Eval Protocol (EP) is built on these fundamental principles that guide every design decision and feature:

1. Evaluations as Code

EP treats evaluations as first-class code—not configuration files or ad-hoc scripts. Every evaluation is a pytest function that can be:
  • Parameterized and composed
  • Version controlled and tested
  • Integrated into CI/CD pipelines
  • Reused across different models and datasets
This approach ensures evaluations are maintainable, debuggable, and evolve with your codebase.

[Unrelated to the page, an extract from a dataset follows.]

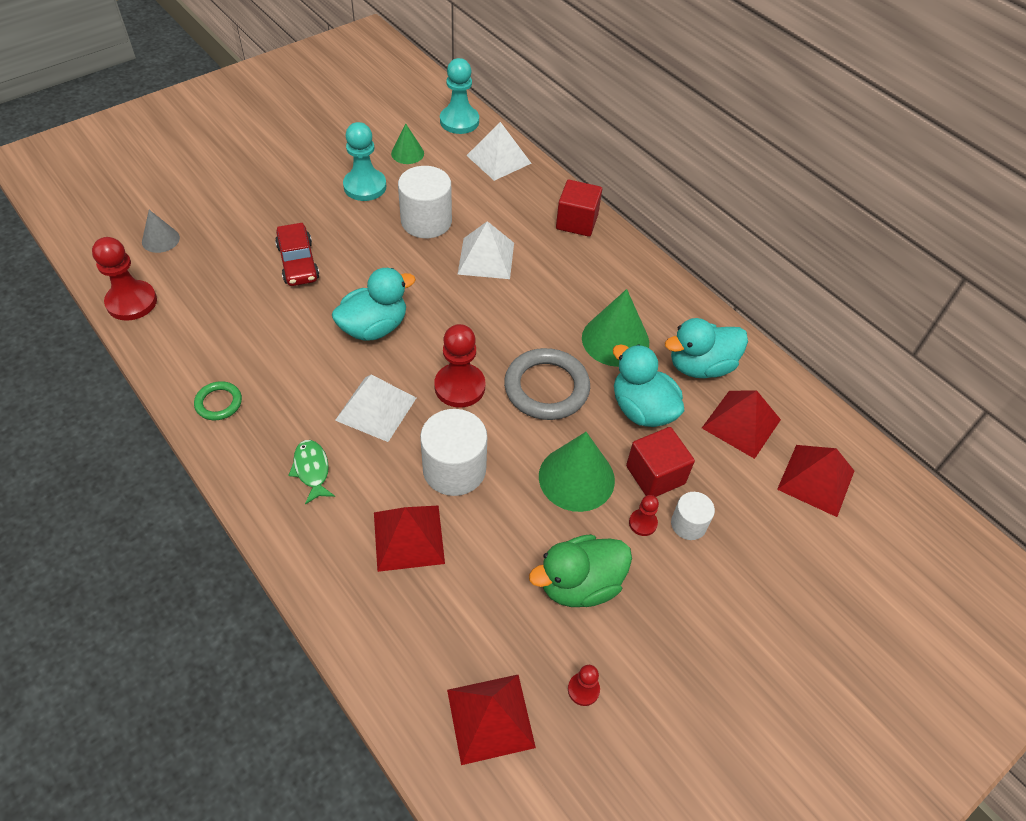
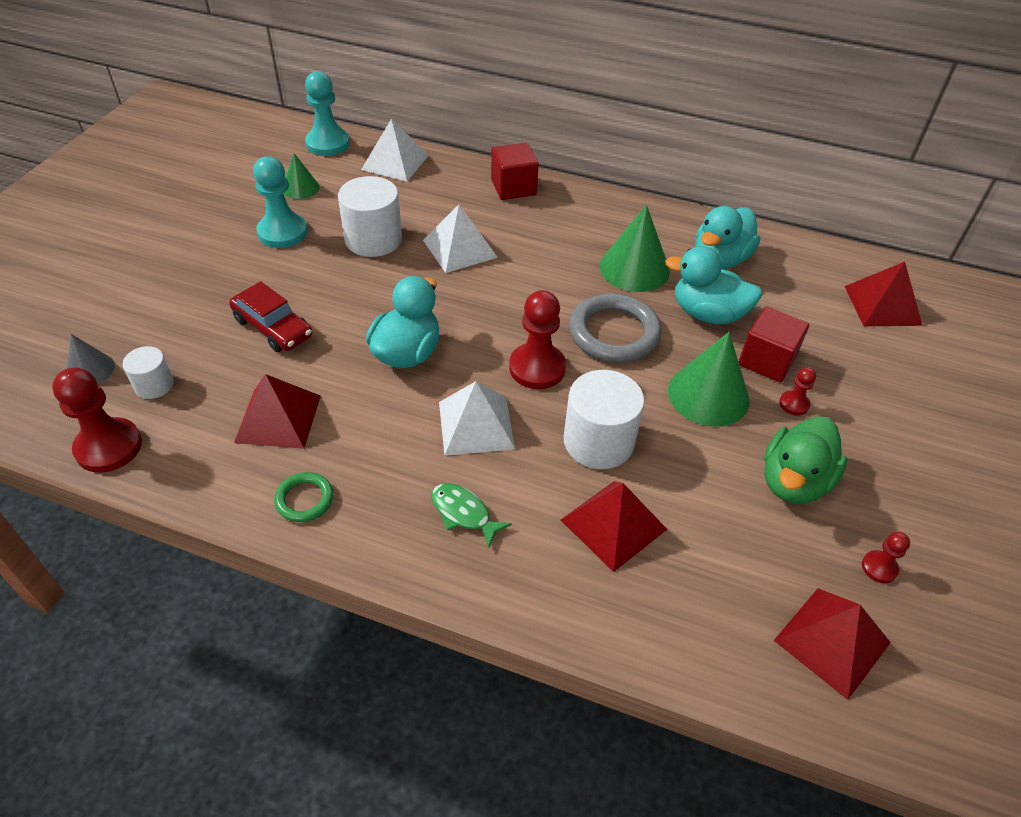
camera: 30 degrees left, 5 degrees down
(688, 524) = (828, 386): white cylinder -> white cylinder (154, 385)
(741, 424) = (791, 289): red pyramid -> red pyramid (278, 418)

2. Developer Experience First

EP prioritizes developer productivity through:
  • Simple Integration: Write evals as pytest functions with familiar decorators
  • Rich Metadata: Automatic parameterization, result storage, and tooling
  • Flexible Data Models: Good defaults with extensibility for complex scenarios
  • IDE Support: Full IntelliSense, debugging, and testing integration
  • Local UI: A local UI to review, analyze, and identify trends in evals and rollouts in real-time

3. Standards-Based Interoperability

EP builds on existing, proven standards rather than creating new ones:
  • OpenAI Chat Completions API: Compatible with industry-standard model interfaces for storing trajectories in the standard dataset format
  • Model Context Protocol (MCP): Leverages established tool-calling standards
  • pytest: Integrates with the Python testing ecosystem you already know
  • LiteLLM: Unified access to 100+ LLM providers with OpenAI-compatible interface
  • Git & PEP 440: Automatic retrieval and storage of git commit data alongside eval results for version tracking
This ensures EP works with your existing tools and workflows.

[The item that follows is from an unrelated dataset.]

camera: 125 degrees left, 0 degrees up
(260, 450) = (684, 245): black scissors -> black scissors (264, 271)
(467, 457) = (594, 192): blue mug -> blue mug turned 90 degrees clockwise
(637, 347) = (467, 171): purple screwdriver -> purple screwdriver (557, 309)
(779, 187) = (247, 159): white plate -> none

4. Non-Prescriptive Architecture

EP does not prescribe how your AI systems work:
  • Flexible Rollout Processors: Use default processors for simple LLM calls or LLM + MCP calls, or bring your own custom implementations
  • Custom Integration: Write rollout processors in Python or call out to external APIs to produce evaluation inputs
  • System Agnostic: Works with any AI architecture, from simple chat completions to complex multi-agent systems
  • Extensible Design: Adapt EP to your specific use case rather than adapting your system to EP
This flexibility ensures EP can evaluate any AI system, regardless of its internal architecture or deployment strategy.

5. Open Source Foundation

EP believes open source is the only way to unify AI developers on a standard:
  • Community-Driven: Transparent development process with open discussions and contributions
  • Vendor Neutral: No lock-in to proprietary evaluation frameworks or closed ecosystems
  • Collective Intelligence: Leverages the entire AI community’s expertise and feedback
  • Sustainable Standards: Open source ensures long-term viability and adoption of evaluation standards
This commitment to openness ensures EP can become a truly universal standard that serves the entire AI development community.

6. Performance at Scale

EP is designed for production workloads:
  • Parallel Execution: Efficient parallel processing for large evaluation runs
  • Optimized for Multi-turn: Specialized handling for complex agent evaluations

7. Evolutionary Architecture

EP grows with your AI development journey:
  • Single-turn to Multi-turn: Start with simple model comparisons, scale to complex agent evaluations
  • Static to Dynamic: Begin with curated datasets, evolve to interactive environments
  • Evaluation to Training: Use the same rubrics for benchmarking and RL dataset generation

8. Reinforcement Learning Ready

EP is designed to bridge the gap between evaluation and training:
  • Per-step Rewards: Structured feedback for RL training
  • Environment Simulation: Realistic agent testing scenarios
  • User Simulation: Automated interaction testing
  • Data Flywheel: Turn evaluations into training data
The goal is to help developers build AI systems that improve through feedback loops, not just prompt engineering.
In essence: EP transforms evaluations from one-off tests into the foundation of your AI development loop—enabling you to build systems that learn and improve over time.